May 29th – Westcott to Hort: “though I think that Convocation is not competent to initiate such a measure, yet I feel that as ‘we three’ are together it would be wrong not to ‘make the best of it’ as Lightfoot says. Indeed, there is a very fair prospect of good work, though neither with this body nor with any body likely to be formed now could a complete textual revision be possible. There is some hope that alternative readings might find a place in the margin.” (Life, Vol.I, p.390).
June 4th – Westcott to Lightfoot: “Ought we not to have a conference before the first meeting for Revision? There are many points on which it is important that we should agreed. The rules though liberal are vague, and the interpretation of them will depend upon decided action at first.” (Life, Vol.I, p.391).
July 1st – Westcott to Hort: “The Revision on the whole surprised me by prospects of hope. I suggested to Ellicott a plan of tabulating and circulating emendations before our meeting, which may prove valuable.” (Life, Vol.I, pp.392,393).
July 7th – Hort: “Dr. Westcott and myself have for above seventeen years been preparing a Greek text of the New Testament. It has been in the press for some years, and we hope to have it out early next year.” (Life, Vol.II, p.137).

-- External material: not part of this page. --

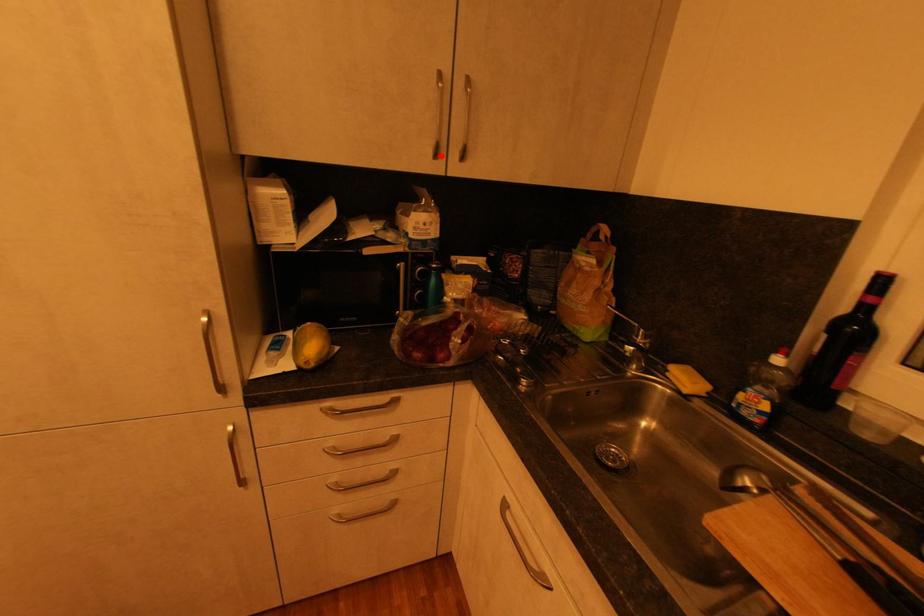
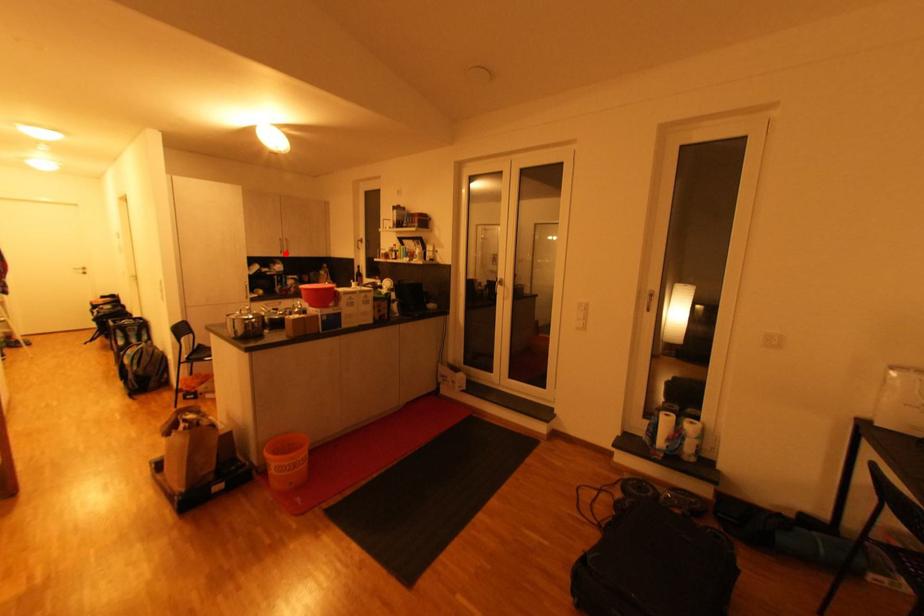
I am providing you with two images of the same scene from different viewpoints. A red point is marked on the first image and another point is marked on the second image. Do the highlighted points in image1 and image2 indicate the same real-world spot?

Yes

Aug. ? – Hort to Lightfoot: “It is, I think, difficult to measure the weight of acceptance won beforehand for the Revision by the single fact of our welcoming an Unitarian, if only the Company perseveres in its present serious and faithful spirit.” (Life, Vol.II, p.140). (Dr. G. Vance Smith, a Unitarian scholar, was a member of the Revision Committee. At Westcott’s suggestion, a celebration of Holy Communion was held on June 22nd before the first meeting of the N.T. Revision Company. Dr. Smith communicated but said afterwards that he did not join in reciting the Nicene Creed and did not compromise his principles as a Unitarian. The storm of public indignation which followed almost wrecked the Revision at the outset. At length however Dr. Smith remained on the Committee).
1881 Bishop Ellicott submits the Revised Version to the Southern Convocation.
May 12th – Westcott and Hort’s “The New Testament in the Original Greek” Vol. I published (Text and short Introduction).
May 17th – the Revised Version is published in England, selling two million copies within four days. It fails however to gain lasting popular appeal.
Sept. 4th – Westcott and Hort’s “The New Testament in the Original Greek” Vol.II published (Introduction and Appendix).
Oct. – first of Dean Burgon’s three articles in the Quarterly Review against the Revised Version appears.
1882 May – Ellicott publishes pamphlet in reply to Burgon, defending the Westcott and Hort Greek text.
1883 Burgon publishes The Revision Revised, including a reply to Ellicott.
1890 May 1st – Westcott consecrated Bishop of Durham.
1892 Nov. 30th – death of Hort.
1901 July 27th – death of Westcott.
1908 The New Schaff-Herzog Encyclopaedia discusses the Westcott-Hort theory: “Conscious agreement with it or conscious disagreement and qualification mark all work in this field since 1881.”
This is still almost literally true.
Hort, A.F., Life and Letters of Fenton J.A. Hort, MacMillan and Co., London, 1896, vols. I,II.
Westcott, A., Life and Letters of Brooke Foss Westcott, MacMillan and Co., London, 1903, vols. I,II.